So here’s what has happened so far. On Sunday morning the Prime Minister called for an election to be held on July 2. It’s now Tuesday evening and I can’t take it anymore. Seriously, I had forgotten how tedious election campaigns are.
Suddenly all the politicians I want to talk to about innovation have disappeared. You can’t get them on the phone. Previously vocal members of the government have either been told to shut-up about innovation, or to stay at home and shut-up altogether.
The shutters have come down, the excruciating messages from both sides are so contrived and controlled you have to wonder at the robots in charge. Surely both sides have put an algorithm at the helm.
For people who follow innovation policy and generally keep track of the bigger set-piece speeches, it’s weird. It’s Day Three and we are being driven mad.
Yes, I know we all need to get into the campaign’s rhythm. But frankly I don’t know anyone who will be able to put up with this until July 2 (least of all the candidates.)
There are not a lot of observations that can yet be made, beyond the obvious for anyone in the tech, startup and innovation sector who watched the Budget.
This is a government that built ‘innovation’ and ‘entrepreneurialism’ into its central narrative on the same evening Malcolm Turnbull was elected by the party to lead it. This government built a tower of expectation through its own early rhetoric, and laid foundational policy through its National Science and Innovation Agenda.
It approved a $28 million advertising camaign to talk up a good game. And then it vacated the field, leaving its #IdeasBoom to gently swing in the breeze.
Who knows where the central narrative now lies. Somewhere between getting stricter on superannuation contributions and a long term plan to reduce the corporate tax rate, I suppose.
You can only guess that focus groups are telling the strategists that the #IdeasBoom is not resonating with the broader electorate, because it all but disappeared from the budget as a theme.
To use the words of a recent Prime Minister, it was ‘passing strange’ that the Scott Morrison could not produce even a single shiny innovation bauble in his budget to add to the NISA Christmas-come-early.
The early election rhetoric has added nothing, beyond its promise of ‘jobs of the future’.
For Labor it has not been so different. To be fair, the government had stolen the march from Labor on innovation policy. Bill Shorten had announced a series of startup and education-led initiatives while Tony Abbott was still PM, and had built a stark competitive difference – but Malcolm Turnbull’s NISA had largely pilfered the momentum of those initiatives.
Bill Shorten didn’t bother much with innovation in his budget reply. He spent his energy is re-opening the class war (just two days after Scott Morrison declared a cessation of hostilities.)

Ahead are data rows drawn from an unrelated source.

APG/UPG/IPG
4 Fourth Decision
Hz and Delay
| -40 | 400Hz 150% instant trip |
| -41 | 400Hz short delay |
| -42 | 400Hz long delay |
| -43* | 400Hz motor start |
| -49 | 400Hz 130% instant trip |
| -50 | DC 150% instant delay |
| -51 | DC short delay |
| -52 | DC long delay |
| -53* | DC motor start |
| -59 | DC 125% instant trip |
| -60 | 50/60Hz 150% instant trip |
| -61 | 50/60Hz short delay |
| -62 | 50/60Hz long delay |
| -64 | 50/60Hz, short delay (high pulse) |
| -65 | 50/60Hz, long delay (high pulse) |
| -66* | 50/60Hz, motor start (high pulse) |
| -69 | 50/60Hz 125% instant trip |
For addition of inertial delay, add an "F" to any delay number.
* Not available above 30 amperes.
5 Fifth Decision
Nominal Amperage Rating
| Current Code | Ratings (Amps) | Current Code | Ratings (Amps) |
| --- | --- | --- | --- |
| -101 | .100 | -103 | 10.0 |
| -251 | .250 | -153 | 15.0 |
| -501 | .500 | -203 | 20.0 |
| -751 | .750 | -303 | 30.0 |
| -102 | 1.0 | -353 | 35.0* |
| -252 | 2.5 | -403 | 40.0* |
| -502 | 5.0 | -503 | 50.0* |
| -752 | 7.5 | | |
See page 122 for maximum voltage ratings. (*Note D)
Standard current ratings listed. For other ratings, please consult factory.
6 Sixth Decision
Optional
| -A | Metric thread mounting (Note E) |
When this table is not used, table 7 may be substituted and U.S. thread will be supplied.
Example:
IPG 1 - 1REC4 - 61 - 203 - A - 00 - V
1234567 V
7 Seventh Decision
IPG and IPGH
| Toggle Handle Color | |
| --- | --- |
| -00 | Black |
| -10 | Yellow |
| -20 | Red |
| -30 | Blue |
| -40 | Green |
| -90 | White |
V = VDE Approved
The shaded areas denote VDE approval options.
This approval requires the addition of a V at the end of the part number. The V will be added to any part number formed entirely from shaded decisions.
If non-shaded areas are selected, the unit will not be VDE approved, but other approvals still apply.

It was left to the Shadow Treasurer Chris Bowen at the National Press Club on Tuesday – and Bowen really gets this stuff – to remind voters that Labor has been in the national innovation conversation too. (To be fair, Bill Shorten gets this stuff too. But someone has told him he cuts a more ripped silhouette posing as a class warrior.)
Mr Bowen outlined briefly the Labor embrace of coding in our schools, the plans to produce more STEM graduates, new funding for students who opt for a “startup year” instead of actual study, and better support of accelerators in the regions to help diversify the innovation effort.
The government is specifically not talking about the National Broadband Network, which may yet prove inconvenient, given that Labor has flagged it as a major election issue.
“You will hear plenty about our NBN plans during this election,” Mr Bowen told the Press Club with a kind of “watch the space” commitment, (and no, he says, he is not talking about “the expensive and slower Turnbull version.”)
And so here we are, in the first days of a long, long campaign.
I love Election Days. It is like a celebration of all the things we get right as a society. It’s the genuine expression of the electorate’s will for the nation.
No-one gets everything they want. But if we all get our say in the lead up to the poll, and in the casting of our individual votes, then we can be satisfied with the process.
InnovationAus.com will be a robust commentator on this election, and we invite election comment from readers and potential contributors.
For those of us in the tech and innovation sector, this campaign will be incredibly tedious if we do not force the conversation toward the issues we hold as important.